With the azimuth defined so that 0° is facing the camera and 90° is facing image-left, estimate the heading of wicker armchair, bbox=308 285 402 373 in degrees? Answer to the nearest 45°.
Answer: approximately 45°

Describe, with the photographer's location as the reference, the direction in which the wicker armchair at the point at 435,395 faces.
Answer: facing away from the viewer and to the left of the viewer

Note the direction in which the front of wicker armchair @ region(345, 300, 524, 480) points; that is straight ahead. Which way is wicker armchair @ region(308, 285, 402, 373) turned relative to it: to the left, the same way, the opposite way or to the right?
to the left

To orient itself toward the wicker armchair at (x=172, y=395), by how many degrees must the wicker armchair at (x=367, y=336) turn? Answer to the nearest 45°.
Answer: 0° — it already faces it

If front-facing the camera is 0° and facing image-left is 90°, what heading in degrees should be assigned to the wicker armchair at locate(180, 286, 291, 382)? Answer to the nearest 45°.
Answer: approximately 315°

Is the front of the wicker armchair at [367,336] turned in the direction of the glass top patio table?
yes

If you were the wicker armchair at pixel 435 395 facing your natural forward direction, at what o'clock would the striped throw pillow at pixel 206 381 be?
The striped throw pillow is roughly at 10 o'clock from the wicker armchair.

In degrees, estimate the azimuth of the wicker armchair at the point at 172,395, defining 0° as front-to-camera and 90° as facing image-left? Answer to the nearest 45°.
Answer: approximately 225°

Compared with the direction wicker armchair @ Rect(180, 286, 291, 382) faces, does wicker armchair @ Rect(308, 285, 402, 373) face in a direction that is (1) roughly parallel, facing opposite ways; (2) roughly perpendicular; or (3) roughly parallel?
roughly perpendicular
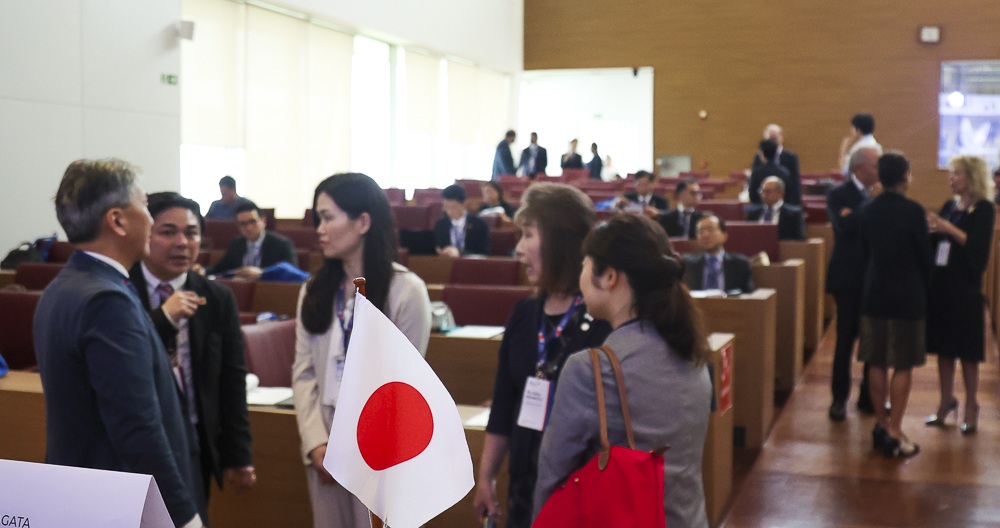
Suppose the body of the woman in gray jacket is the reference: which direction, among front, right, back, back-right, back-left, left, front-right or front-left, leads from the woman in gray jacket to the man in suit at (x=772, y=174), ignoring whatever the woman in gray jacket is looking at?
front-right

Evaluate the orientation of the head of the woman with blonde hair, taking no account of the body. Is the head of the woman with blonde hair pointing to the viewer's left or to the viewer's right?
to the viewer's left

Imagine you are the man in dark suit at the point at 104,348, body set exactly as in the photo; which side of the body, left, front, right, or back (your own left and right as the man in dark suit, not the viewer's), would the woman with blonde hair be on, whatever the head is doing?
front

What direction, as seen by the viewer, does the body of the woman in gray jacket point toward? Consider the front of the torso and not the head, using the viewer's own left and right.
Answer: facing away from the viewer and to the left of the viewer

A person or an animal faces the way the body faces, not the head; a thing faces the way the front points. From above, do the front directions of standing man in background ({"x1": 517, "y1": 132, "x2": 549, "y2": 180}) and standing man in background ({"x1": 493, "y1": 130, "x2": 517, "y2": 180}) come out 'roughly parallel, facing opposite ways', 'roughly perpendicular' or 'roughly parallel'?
roughly perpendicular

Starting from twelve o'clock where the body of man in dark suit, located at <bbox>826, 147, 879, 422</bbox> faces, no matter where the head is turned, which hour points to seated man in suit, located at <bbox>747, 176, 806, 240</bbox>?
The seated man in suit is roughly at 7 o'clock from the man in dark suit.

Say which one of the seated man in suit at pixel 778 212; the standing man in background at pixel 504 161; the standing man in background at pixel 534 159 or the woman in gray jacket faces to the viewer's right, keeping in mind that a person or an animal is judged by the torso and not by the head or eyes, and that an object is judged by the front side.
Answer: the standing man in background at pixel 504 161

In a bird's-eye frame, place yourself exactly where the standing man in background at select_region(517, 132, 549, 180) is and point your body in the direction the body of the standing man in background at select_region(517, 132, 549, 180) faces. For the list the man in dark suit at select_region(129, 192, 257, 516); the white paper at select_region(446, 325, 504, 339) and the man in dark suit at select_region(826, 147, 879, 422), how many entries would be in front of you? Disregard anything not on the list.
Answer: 3

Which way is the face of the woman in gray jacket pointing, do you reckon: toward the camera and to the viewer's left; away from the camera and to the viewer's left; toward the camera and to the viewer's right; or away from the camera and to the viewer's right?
away from the camera and to the viewer's left

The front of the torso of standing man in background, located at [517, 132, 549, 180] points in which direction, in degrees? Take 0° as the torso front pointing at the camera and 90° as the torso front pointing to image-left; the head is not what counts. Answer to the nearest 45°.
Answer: approximately 0°

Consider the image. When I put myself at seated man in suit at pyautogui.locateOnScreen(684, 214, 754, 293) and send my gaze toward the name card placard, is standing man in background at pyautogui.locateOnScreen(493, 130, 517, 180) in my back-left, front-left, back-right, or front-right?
back-right

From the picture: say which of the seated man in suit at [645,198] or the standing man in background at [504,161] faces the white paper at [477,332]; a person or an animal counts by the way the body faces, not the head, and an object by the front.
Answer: the seated man in suit

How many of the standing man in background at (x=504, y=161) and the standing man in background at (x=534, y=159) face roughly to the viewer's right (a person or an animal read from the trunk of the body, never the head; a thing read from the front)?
1

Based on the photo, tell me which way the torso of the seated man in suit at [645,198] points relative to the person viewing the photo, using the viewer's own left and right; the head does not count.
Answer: facing the viewer

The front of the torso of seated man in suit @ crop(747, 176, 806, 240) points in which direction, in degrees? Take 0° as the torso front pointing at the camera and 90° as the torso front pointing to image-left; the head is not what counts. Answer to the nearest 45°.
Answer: approximately 45°

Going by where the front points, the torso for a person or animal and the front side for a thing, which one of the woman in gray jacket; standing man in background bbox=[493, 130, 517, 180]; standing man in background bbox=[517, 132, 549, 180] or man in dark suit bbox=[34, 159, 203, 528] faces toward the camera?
standing man in background bbox=[517, 132, 549, 180]
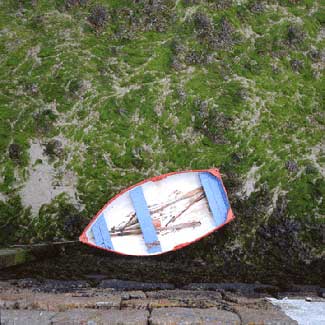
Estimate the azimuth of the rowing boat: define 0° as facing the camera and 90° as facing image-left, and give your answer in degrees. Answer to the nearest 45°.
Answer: approximately 90°

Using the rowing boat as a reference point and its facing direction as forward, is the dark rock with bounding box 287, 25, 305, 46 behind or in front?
behind

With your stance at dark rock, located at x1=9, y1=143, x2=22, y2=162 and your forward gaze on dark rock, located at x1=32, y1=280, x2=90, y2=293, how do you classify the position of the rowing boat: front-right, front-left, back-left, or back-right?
front-left

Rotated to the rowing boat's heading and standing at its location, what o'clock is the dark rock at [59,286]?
The dark rock is roughly at 12 o'clock from the rowing boat.

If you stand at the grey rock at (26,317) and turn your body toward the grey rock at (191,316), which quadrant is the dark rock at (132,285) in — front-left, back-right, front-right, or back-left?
front-left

* **The task**
Reproduce every record in full. Leave out the images.

* **Solution to the problem**
With the azimuth defined so that 0° is facing the camera and 90° is facing image-left, estimate the heading of wicker armchair, bbox=308 285 402 373 in degrees? Answer to the nearest 45°.
Answer: approximately 45°

Describe, with the photographer's location as the reference, the direction in which the wicker armchair at the point at 435,395 faces.
Answer: facing away from the viewer and to the left of the viewer

Note the direction in which the front of wicker armchair @ region(345, 300, 524, 480) points; that is straight ahead. Which way is wicker armchair @ region(308, 285, 402, 373) turned relative to it: to the left, the same way, the opposite way or to the right?
to the left

To orient itself toward the wicker armchair at (x=172, y=395), by how many degrees must the wicker armchair at (x=367, y=336) turn? Answer to the nearest 45°.
Answer: 0° — it already faces it

If front-facing the camera is 0° and facing image-left is 90°, what heading in degrees should be assigned to the wicker armchair at locate(180, 286, 291, 382)? Answer to the nearest 45°.
Answer: approximately 315°

Is the front of the wicker armchair at [367,336] turned in the direction of the glass top patio table?
yes

If you were the wicker armchair at pixel 435 395 facing your natural forward direction, at what o'clock would the striped throw pillow at pixel 206 381 be?
The striped throw pillow is roughly at 10 o'clock from the wicker armchair.

In degrees, estimate the azimuth of the wicker armchair at the point at 172,395, defining 0° as front-to-camera and 90° as facing image-left? Answer to the nearest 45°.
Answer: approximately 225°

Compared with the direction wicker armchair @ Rect(180, 286, 291, 382) faces, does wicker armchair @ Rect(308, 285, 402, 373) face in a direction that is (1) roughly parallel, facing opposite ways; (2) roughly perpendicular; or (3) roughly parallel?
roughly perpendicular
Suppose the body of the woman in gray jacket is the reference: which direction, among front, right, back, back-right, back-left, left, front-right or front-left, leads from the woman in gray jacket to the man in suit at (x=772, y=174), ignoring whatever the woman in gray jacket is looking at?
front-right

Evaluate the orientation of the head of the woman with blonde hair, taking no account of the body. Is the head of the woman with blonde hair pointing to the viewer's left or to the viewer's right?
to the viewer's left

Imagine you are the man in dark suit at the point at 104,348, body set exactly as in the photo; which side of the body, left, front, right, or back (your own left and right as the man in dark suit, not the viewer's), would the woman with blonde hair be on, whatever the head is doing?
front

What direction, as seen by the viewer, does the body of the woman in gray jacket point toward? Consider the front of the torso and not the head, using the viewer's own left and right.
Answer: facing away from the viewer and to the left of the viewer

A person or an animal faces the way the body faces, not the head; a thing faces the way the front points. From above, do the front directions of standing man in background ({"x1": 517, "y1": 132, "x2": 549, "y2": 180}) and standing man in background ({"x1": 493, "y1": 130, "x2": 517, "y2": 180}) come out 'roughly parallel, facing opposite ways', 'roughly perpendicular' or 'roughly parallel'?
roughly perpendicular

Starting from twelve o'clock where the body of man in dark suit, located at <bbox>826, 147, 879, 422</bbox> faces, no matter where the head is turned, which hour points to seated man in suit, located at <bbox>747, 176, 806, 240</bbox>?
The seated man in suit is roughly at 7 o'clock from the man in dark suit.

Say which one of the seated man in suit at pixel 778 212; the standing man in background at pixel 504 161; the standing man in background at pixel 534 159 or the woman in gray jacket faces to the viewer's right, keeping in mind that a person or an animal is judged by the torso and not by the head or eyes, and that an object is judged by the front side.
Answer: the standing man in background at pixel 504 161

In a bird's-eye frame, place yourself exactly where the standing man in background at select_region(517, 132, 549, 180) is and point your body in the direction the body of the standing man in background at select_region(517, 132, 549, 180) faces. For the list the man in dark suit at select_region(129, 192, 257, 516); the white paper at select_region(446, 325, 504, 339) and the man in dark suit at select_region(826, 147, 879, 422), how many entries would be in front of you? Disregard anything not on the list.
Answer: 3

Which way is the face of the woman in gray jacket pointing, do you reckon: toward the camera and to the viewer's left; away from the camera and to the viewer's left; toward the camera and to the viewer's right; or away from the camera and to the viewer's right?
away from the camera and to the viewer's left

The front of the torso of standing man in background, located at [517, 132, 549, 180] points in which direction, in degrees? Take 0° as the torso front pointing at the camera and 90° as the torso front pointing to image-left; the head is not what counts. Answer to the nearest 45°.
Answer: approximately 0°

Consider the image. When I put myself at seated man in suit at pyautogui.locateOnScreen(684, 214, 754, 293) and send my gaze toward the name card placard, is standing man in background at pyautogui.locateOnScreen(493, 130, 517, 180) in my back-left, front-left, back-right, or front-right?
back-right

From the picture: say which of the seated man in suit at [645,198] or the standing man in background at [504,161] faces the white paper at [477,332]; a person or an animal counts by the way the body faces, not the head, and an object by the front.
Answer: the seated man in suit

How many of the standing man in background at (x=504, y=161) and the standing man in background at (x=534, y=159) face roughly to the viewer's right (a person or an animal read from the trunk of the body, never the head; a thing read from the front)?
1

Based on the photo, tell me which way the torso of the seated man in suit at [645,198] points relative to the person viewing the photo, using the viewer's own left and right; the head does not count.
Answer: facing the viewer

The front of the torso of seated man in suit @ crop(747, 176, 806, 240) points in which direction, in degrees? Take 0° as the torso front pointing at the camera and 90° as the torso front pointing to image-left; the head is not what counts. Answer to the nearest 45°.
Answer: approximately 45°

Going by where the front points, the torso for a person or animal and the front side for a thing, which one of the woman in gray jacket; standing man in background bbox=[493, 130, 517, 180]; standing man in background bbox=[517, 132, 549, 180] or man in dark suit bbox=[34, 159, 203, 528] faces toward the camera?
standing man in background bbox=[517, 132, 549, 180]
Estimate the azimuth of the rowing boat: define 0° as facing the camera and 90° as facing image-left, and give your answer in degrees. Answer to the nearest 45°.
Answer: approximately 90°

Using the rowing boat as a reference point and its facing direction as forward, is the dark rock with bounding box 287, 25, 305, 46 behind or in front?
behind

With your stance at dark rock, located at x1=9, y1=143, x2=22, y2=162 and your forward gaze on dark rock, located at x1=32, y1=280, x2=90, y2=293, how do you classify the position of the rowing boat: front-right, front-left, back-left, or back-right?
front-left

Rotated to the rowing boat's heading and standing at its location, what o'clock is the dark rock at [59,286]?
The dark rock is roughly at 12 o'clock from the rowing boat.

If you stand at the grey rock at (26,317) and turn your body toward the grey rock at (191,316), which quadrant is the dark rock at (132,285) in — front-left, back-right, front-right, or back-left?
front-left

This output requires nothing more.